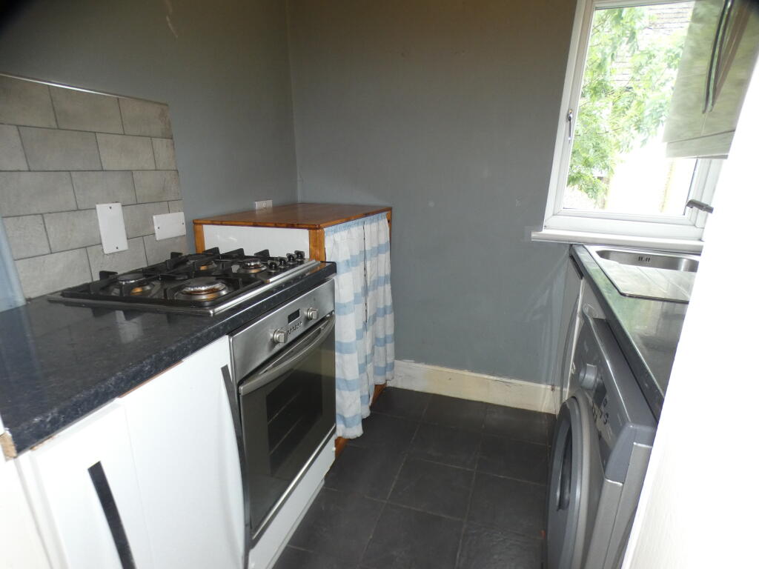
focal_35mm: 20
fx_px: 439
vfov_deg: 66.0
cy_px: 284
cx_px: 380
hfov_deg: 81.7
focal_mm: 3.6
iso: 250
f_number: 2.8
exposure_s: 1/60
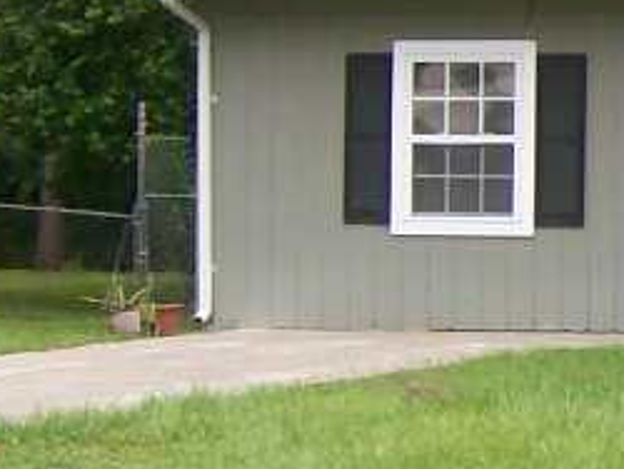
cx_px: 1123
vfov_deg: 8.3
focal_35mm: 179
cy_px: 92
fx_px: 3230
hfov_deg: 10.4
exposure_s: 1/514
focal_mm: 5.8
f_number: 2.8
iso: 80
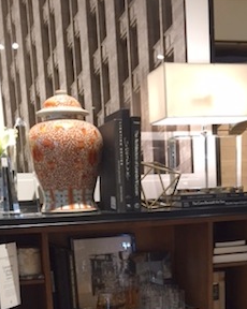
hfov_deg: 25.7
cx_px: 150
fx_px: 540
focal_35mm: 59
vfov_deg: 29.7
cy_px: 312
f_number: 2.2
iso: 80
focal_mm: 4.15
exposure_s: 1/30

...

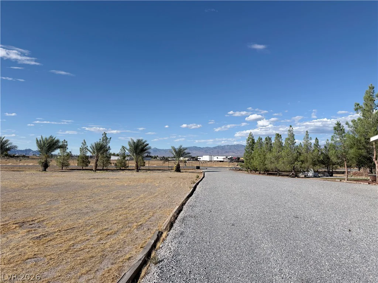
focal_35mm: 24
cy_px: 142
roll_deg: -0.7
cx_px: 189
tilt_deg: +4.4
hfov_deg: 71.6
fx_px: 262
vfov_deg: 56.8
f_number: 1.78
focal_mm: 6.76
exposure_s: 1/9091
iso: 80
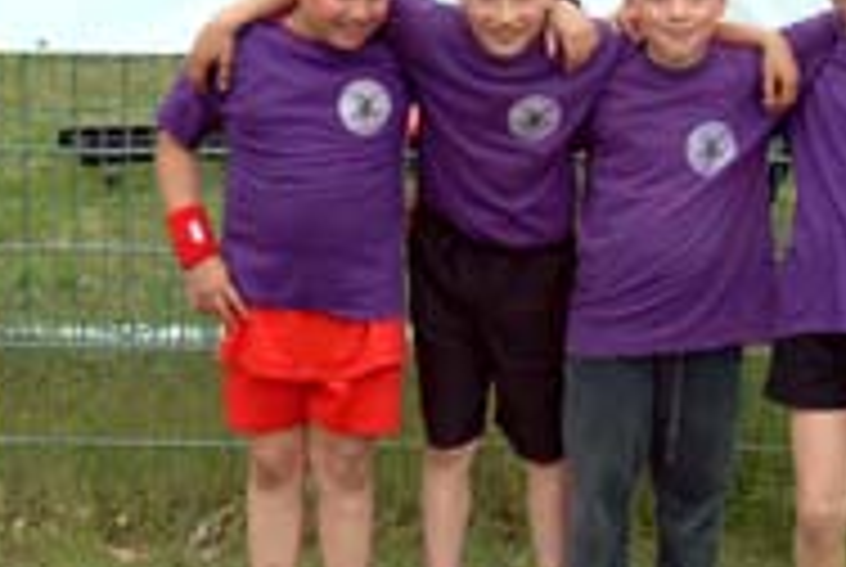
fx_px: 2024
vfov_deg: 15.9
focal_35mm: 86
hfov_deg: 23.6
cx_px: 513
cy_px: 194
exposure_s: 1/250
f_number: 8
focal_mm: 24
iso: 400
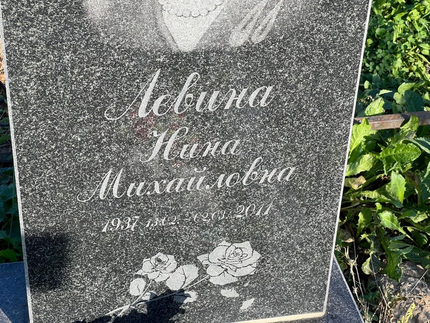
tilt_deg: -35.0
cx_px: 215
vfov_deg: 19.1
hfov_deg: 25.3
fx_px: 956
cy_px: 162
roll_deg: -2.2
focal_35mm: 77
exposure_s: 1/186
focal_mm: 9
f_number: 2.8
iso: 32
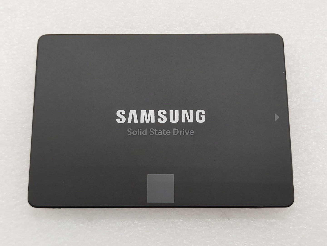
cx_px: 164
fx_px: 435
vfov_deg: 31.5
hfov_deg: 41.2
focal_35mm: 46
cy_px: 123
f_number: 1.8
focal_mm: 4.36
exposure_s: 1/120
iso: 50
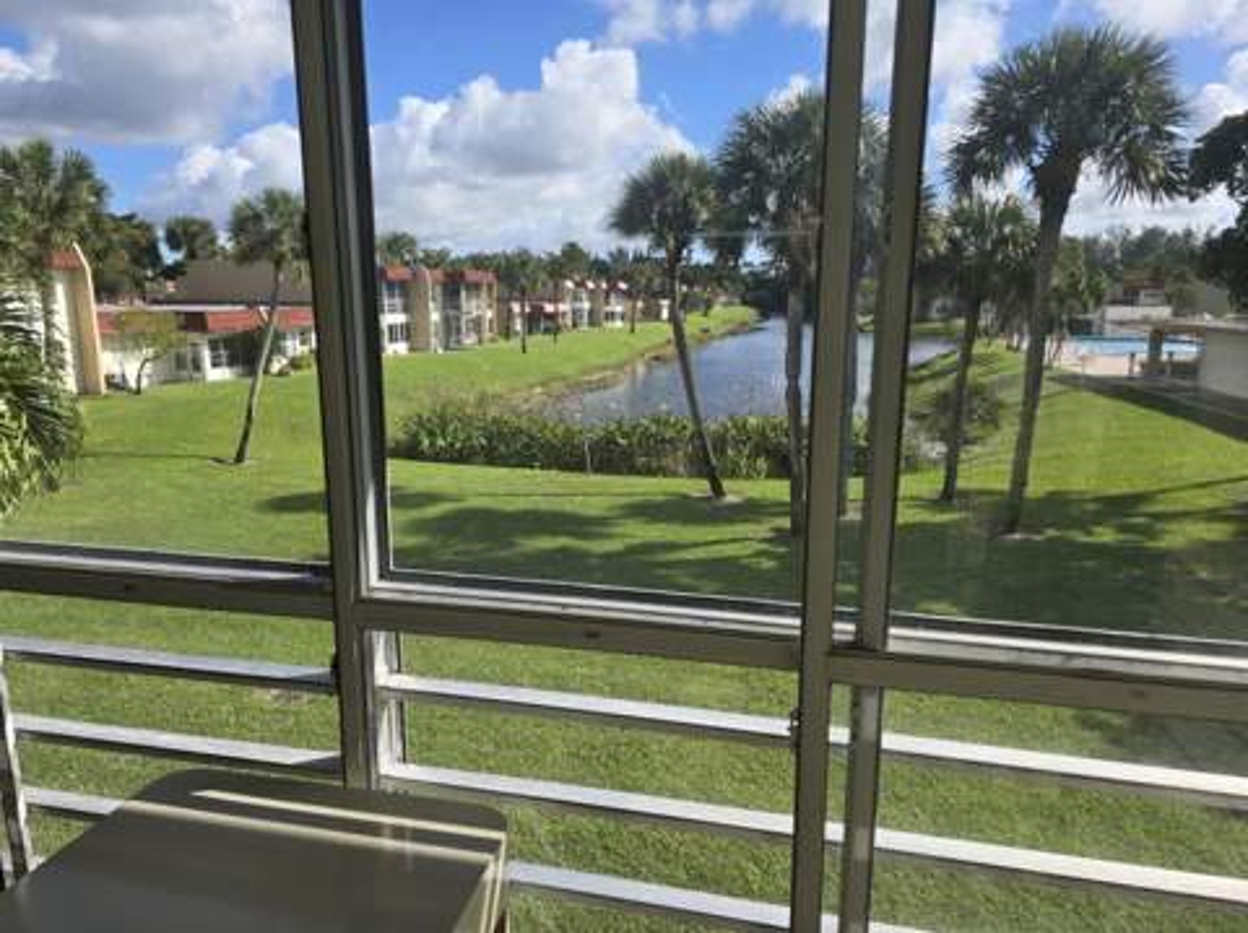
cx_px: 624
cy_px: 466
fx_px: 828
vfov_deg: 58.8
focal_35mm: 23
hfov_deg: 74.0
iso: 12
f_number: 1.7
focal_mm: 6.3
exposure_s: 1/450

Instructions for the task: Within the listing above, the stretch from the line with "focal_mm: 6.76" down to the line with "exposure_s: 1/450" is to be given again exactly, end lines included and pictures excluded.

Solution for this task:
focal_mm: 6.76
exposure_s: 1/9091
iso: 80
fx_px: 2024
vfov_deg: 15.9
focal_35mm: 86
hfov_deg: 23.6
cx_px: 513
cy_px: 194
exposure_s: 1/250
f_number: 8
focal_mm: 24
iso: 400
tilt_deg: -35.0
cx_px: 215
vfov_deg: 19.1
hfov_deg: 25.3
fx_px: 956
cy_px: 162
roll_deg: -2.2
focal_35mm: 77
exposure_s: 1/186
focal_mm: 9
f_number: 2.8
iso: 32
cx_px: 164
fx_px: 435
vfov_deg: 31.5
hfov_deg: 41.2
focal_35mm: 46
cy_px: 123
f_number: 1.8
focal_mm: 4.36
exposure_s: 1/120
iso: 50
cx_px: 624
cy_px: 466
fx_px: 828
vfov_deg: 58.8
focal_35mm: 23
hfov_deg: 74.0
iso: 12
f_number: 1.7
focal_mm: 6.3
exposure_s: 1/450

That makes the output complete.